(Beginning of EXCERPT)

Off-Balance Sheet Financing—Synthetic Lease Arrangement

The Lease covering our Foster City office facility located at 303 Velocity Way, Foster City, California, was terminated on November 1, 2012 in conjunction with the sale of building and land to Gilead. The Lease provided a cost effective means of providing adequate office space for our corporate offices and was scheduled to expire by its terms in July 2014. The Lease included an option allowing us to purchase the facility during or at the end of the lease term for the amount that the lessor paid for the facility ($56.9 million). The funds pledged under the Lease were in LIBOR-based interest bearing accounts, which were restricted as to withdrawal at all times.

(End of EXCERPT)
(Beginning of COLLECTED DATA)

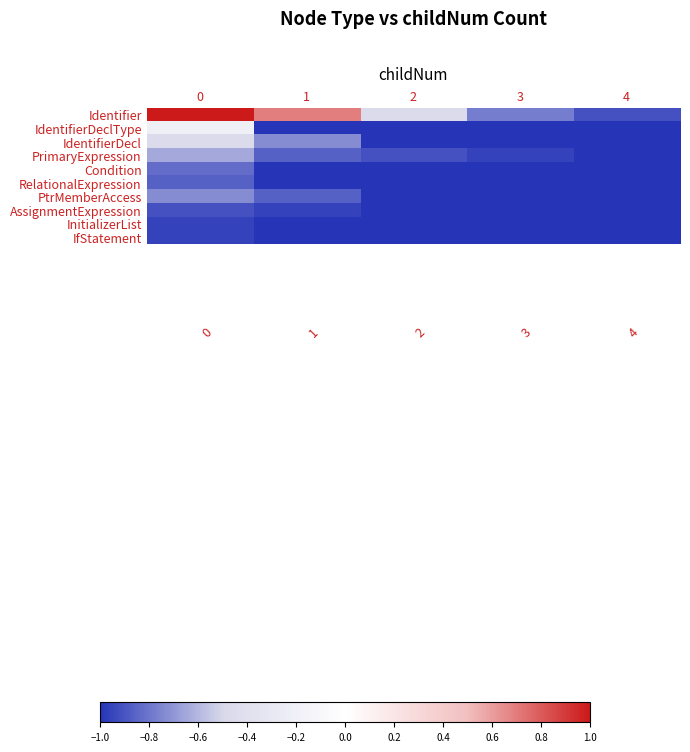

Which series has the widest spread of values?

Identifier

(End of COLLECTED DATA)

• TASKS:
**1.** Can you update the synthetic lease excerpt by restating it, starting at "Off-Balance Sheet Financing—Synthetic" and ending at "at all times.", with "Foster City" replaced by "San Mateo"?
**2.** Which city, street, and state names appear in the synthetic lease excerpt?
**3.** Could you proceed with the synthetic lease excerpt from the point where it stops?

• ANSWERS TO THE PROBLEMS:
**1.**
Off-Balance Sheet Financing—Synthetic Lease Arrangement

The Lease covering our San Mateo office facility located at 303 Velocity Way, San Mateo, California, was terminated on November 1, 2012 in conjunction with the sale of building and land to Gilead. The Lease provided a cost effective means of providing adequate office space for our corporate offices and was scheduled to expire by its terms in July 2014. The Lease included an option allowing us to purchase the facility during or at the end of the lease term for the amount that the lessor paid for the facility ($56.9 million). The funds pledged under the Lease were in LIBOR-based interest bearing accounts, which were restricted as to withdrawal at all times.

**2.** Foster City, Velocity Way, California

**3.**
On November 1, 2012, we sold the 294,000 square foot 303 Velocity Way building, along with approximately four acres of land and certain other assets related to the property, for $179.7 million. We exercised our purchase option with respect to the Lease in connection with the sale of the building and land and terminated the corresponding Lease. We continued to use the facility until October 31, 2013 while we located, purchased, and completed building improvements in the new corporate headquarters facility in Fremont, California. Rent was not required to be paid to Gilead for our use of the Foster City facility during this period. This constituted a form of continuing involvement that prevented gain recognition. Until we vacated the building, the proceeds from the sale were accounted for as deferred proceeds from property transaction on our Consolidated Balance Sheet, which was $180.2 million on December 31, 2012, including imputed interest costs. The $56.9 million of previously pledged funds were classified as land, buildings, and improvements within property and equipment, net, in the Consolidated Balance Sheet as of December 31, 2012.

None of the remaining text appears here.